ABSTRACT

TrmB belongs to the class I S-adenosylmethionine (SAM)-dependent methyltransferases (MTases) and introduces a methyl group to guanine at position 7 (m⁷G) in tRNA. In tRNAs m⁷G is most frequently found at position 46 in the variable loop and forms a tertiary base pair with C13 and U22, introducing a positive charge at G46. The TrmB/Trm8 enzyme family is structurally diverse, as TrmB proteins exist in a monomeric, homodimeric, and heterodimeric form. So far, the exact enzymatic mechanism, as well as the tRNA-TrmB crystal structure is not known. Here we present the first crystal structures of B. subtilis TrmB in complex with SAM and SAH. The crystal structures of TrmB apo and in complex with SAM and SAH have been determined by X-ray crystallography to 1.9 Å (apo), 2.5 Å (SAM), and 3.1 Å (SAH). The obtained crystal structures revealed Tyr193 to be important during SAM binding and MTase activity. Applying fluorescence polarization, the dissociation constant K_d of TrmB and tRNA^Phe was determined to be 0.12 µM ± 0.002 µM. Luminescence-based methyltransferase activity assays revealed cooperative effects during TrmB catalysis with half-of-the-site reactivity at physiological SAM concentrations. Structural data retrieved from small-angle x-ray scattering (SAXS), mass-spectrometry of cross-linked complexes, and molecular docking experiments led to the determination of the TrmB-tRNA^Phe complex structure.

摘要

TrmB 属于 I 类 S-腺苷甲硫氨酸 (SAM) 依赖性甲基转移酶 (MTase)，在 tRNA的第 7 位 (m ⁷ G)处将甲基引入鸟嘌呤。在 tRNA 中，m ⁷ G 最常见于可变环的第 46 位，并与 C13 和 U22 形成第三碱基对，在 G46 处引入正电荷。TrmB/Trm8 酶家族结构多样，因为 TrmB 蛋白以单体、同源二聚体和异源二聚体形式存在。到目前为止，确切的酶促机制以及 tRNA-TrmB 晶体结构尚不清楚。
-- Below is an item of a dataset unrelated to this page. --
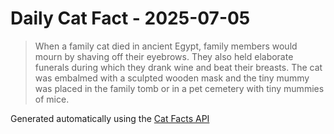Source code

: # Daily Cat Fact - 2025-07-05

> When a family cat died in ancient Egypt, family members would mourn by shaving off their eyebrows. They also held elaborate funerals during which they drank wine and beat their breasts. The cat was embalmed with a sculpted wooden mask and the tiny mummy was placed in the family tomb or in a pet cemetery with tiny mummies of mice.

Generated automatically using the [Cat Facts API](https://catfact.ninja)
在这里，我们展示了枯草芽孢杆菌的第一个晶体结构TrmB 与 SAM 和 SAH 复合。TrmB apo 和与 SAM 和 SAH 复合的晶体结构已通过 X 射线晶体学确定为 1.9 Å (apo)、2.5 Å (SAM) 和 3.1 Å (SAH)。获得的晶体结构表明 Tyr193 在 SAM 结合和 MTase 活性期间很重要。应用荧光偏振，TrmB 和 tRNA ^{Phe的解离常数 K} _d被确定为 0.12 µM ± 0.002 µM。基于发光的甲基转移酶活性测定揭示了 TrmB 催化过程中的协同效应，在生理 SAM 浓度下具有一半的位点反应性。从小角 X 射线散射 (SAXS)、交联复合物的质谱和分子对接实验中检索到的结构数据导致了 TrmB-tRNA 的测定^复杂的结构。